Details
Fernand Léger (1881-1955)
La Grande Parade
signed with initials and dated 'F.L. 52' (lower right) and numbered 'No H2' (on the reverse)
gouache on paper
27½ x 36¼in. (69.7 x 92.3cm.)
Executed in 1952
Provenance
Private Collection, Paris, purchased by the present owner before 1961.
Literature
L. Carré, "La Vie dans l'Oeuvre de Léger", in Cahiers d'Art, no. 2, 1954, pl. 41 (illustrated).
Exhibited
Requested for F. Léger: Five Themes and Variations held at the Solomon R. Guggenheim Museum, New York, in 1962.
Moscow, Pushkin Museum, Fernand Léger, 1963.

Lot Essay

The present gouache belongs to the cycle of works entitled La Grande Parade which Léger worked on during the last fifteen years of his life. It shows one stage in the painstaking process by which Léger developed the themes of these cycles. He admitted "I study everything ponderously. I work very slowly indeed. I am unable to improvise. The more I watch myself, the more I see that I am a classic. I do a long preparatory work. First I do a quantity of drawings, then I do gouaches, and lastly I pass on to the canvas." In another context he said "If I have drawn circus people, acrobats, clowns, jugglers, it is because I have taken an interest in their work for thirty years. Ever since I designed cubist costumes for the Fratellini, I did a quantity of drawings and studies for Le Grande Parade. For I am a classic: if my first drawings are off the cuff, I am aware of the media that I shall employ....The slightest transformation was long pondered and worked up with the help of new drawings. A local alteration often involved changing the entire composition because it affected the balance of the whole" (see W. Schmalenbach, Fernand Léger, New York, 1976, p. 166).

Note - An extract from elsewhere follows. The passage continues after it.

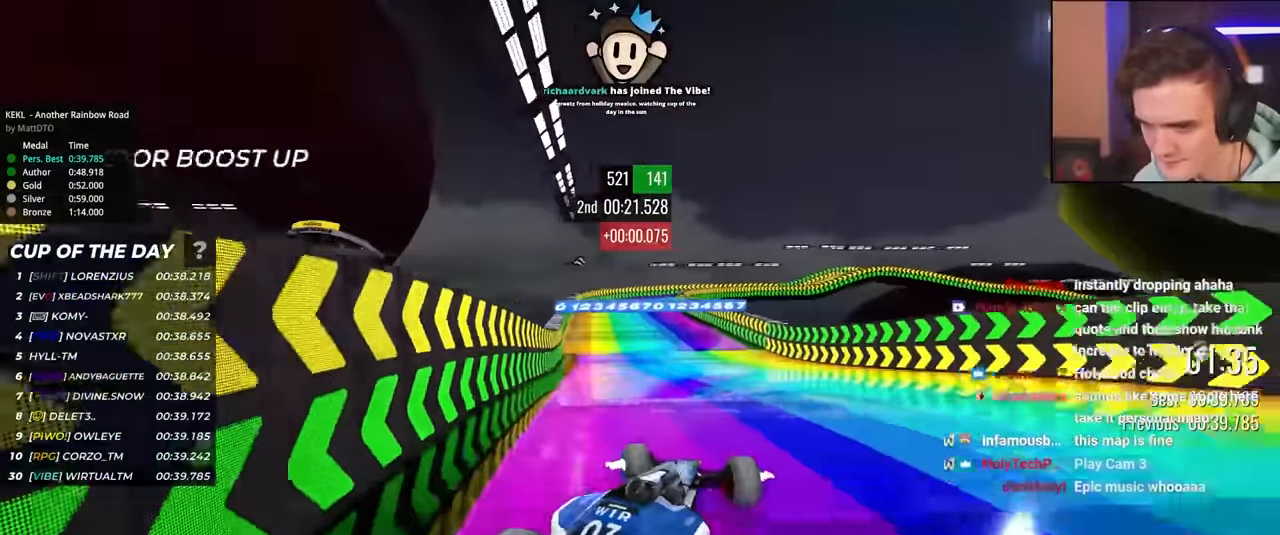
{"keys": ["left"], "events": [[50, "left", "up"], [100, "down", "down"], [150, "left", "down"], [183, "left", "up"], [233, "left", "down"], [333, "left", "up"], [416, "down", "up"], [416, "left", "down"]]}
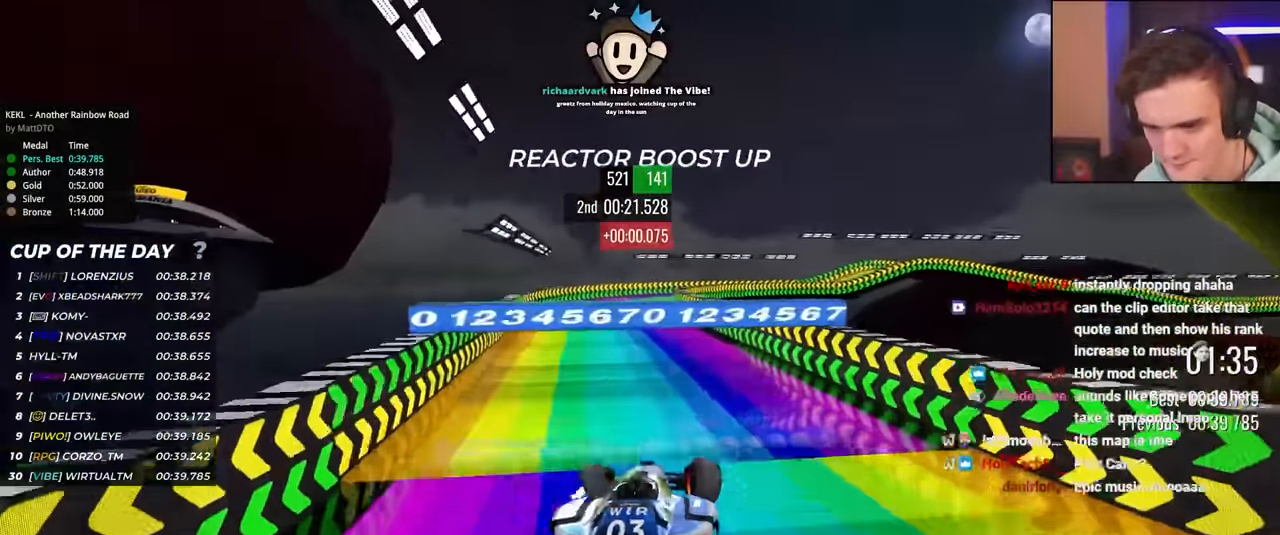
{"keys": ["right", "up"], "events": [[16, "up", "down"], [116, "left", "up"], [166, "right", "down"]]}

Léger inscribed the back of the gouache 'H2' as an indication that it is his second state working of the subject. This is also how this version of La Grande Parade was described in Cahiers d'Art in 1954.

Gouaches from the Grande Parade series are held in several celebrated collections, particularly in the Musée Fernand Léger, Biot, and the Collection Aimé Maeght, Paris.

To be included in the catalogue raisonné of Léger's gouaches currently being prepared by Georges Bauquier.